WHAT TO PRODUCE: Look below for the line containing "One cell or". Output it and each remaining line of the entries exactly, and nothing else.

THE DATA:
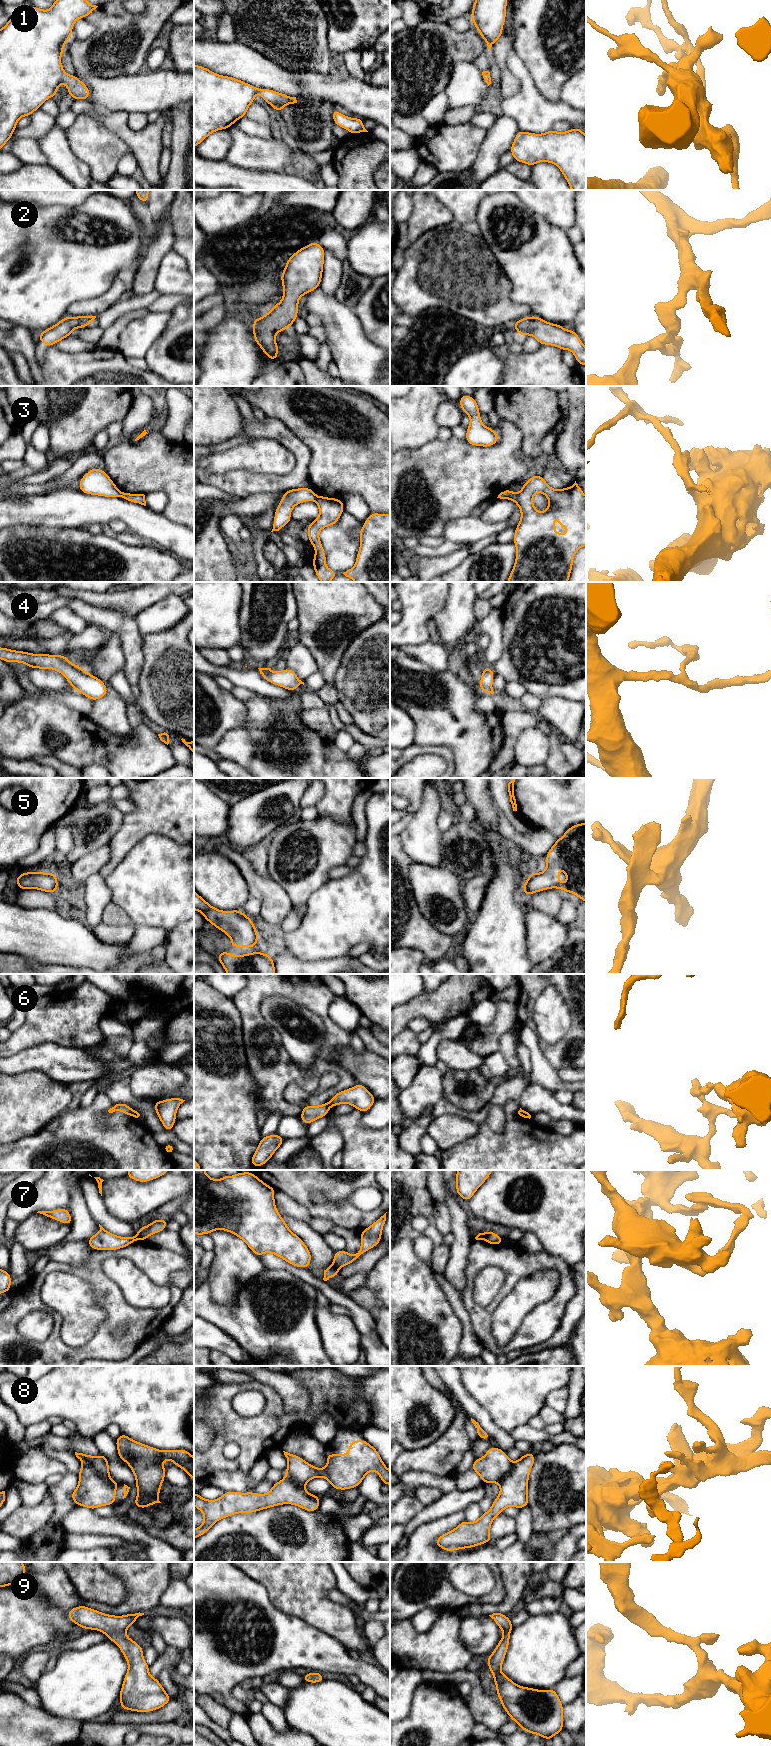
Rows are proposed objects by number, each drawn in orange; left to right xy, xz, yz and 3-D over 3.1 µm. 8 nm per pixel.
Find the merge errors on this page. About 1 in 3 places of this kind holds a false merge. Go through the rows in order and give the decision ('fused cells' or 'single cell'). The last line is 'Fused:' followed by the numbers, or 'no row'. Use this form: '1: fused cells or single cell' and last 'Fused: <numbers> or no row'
1: single cell
2: single cell
3: fused cells
4: single cell
5: single cell
6: fused cells
7: fused cells
8: single cell
9: single cell
Fused: 3, 6, 7

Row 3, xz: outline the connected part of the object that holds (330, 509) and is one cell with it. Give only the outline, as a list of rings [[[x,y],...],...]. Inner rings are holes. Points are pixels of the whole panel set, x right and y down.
[[[317,496],[316,503],[319,508],[319,516],[313,520],[306,531],[309,536],[309,543],[315,549],[312,565],[316,576],[321,582],[330,582],[338,573],[326,566],[326,555],[319,538],[319,532],[325,527],[336,524],[344,512],[344,503],[338,498]]]

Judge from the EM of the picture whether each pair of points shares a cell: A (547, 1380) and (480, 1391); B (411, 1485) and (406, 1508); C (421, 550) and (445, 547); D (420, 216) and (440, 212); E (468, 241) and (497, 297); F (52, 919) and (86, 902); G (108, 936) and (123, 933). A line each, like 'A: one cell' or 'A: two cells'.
A: one cell
B: one cell
C: one cell
D: one cell
E: one cell
F: two cells
G: one cell

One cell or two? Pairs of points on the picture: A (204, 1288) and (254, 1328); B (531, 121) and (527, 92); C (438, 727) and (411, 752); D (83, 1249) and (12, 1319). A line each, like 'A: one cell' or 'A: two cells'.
A: one cell
B: one cell
C: two cells
D: two cells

WRITTEN SOLUTION:
One cell or two? Pairs of points on the picture: A (204, 1288) and (254, 1328); B (531, 121) and (527, 92); C (438, 727) and (411, 752); D (83, 1249) and (12, 1319). A line each, like 'A: one cell' or 'A: two cells'.
A: one cell
B: one cell
C: two cells
D: two cells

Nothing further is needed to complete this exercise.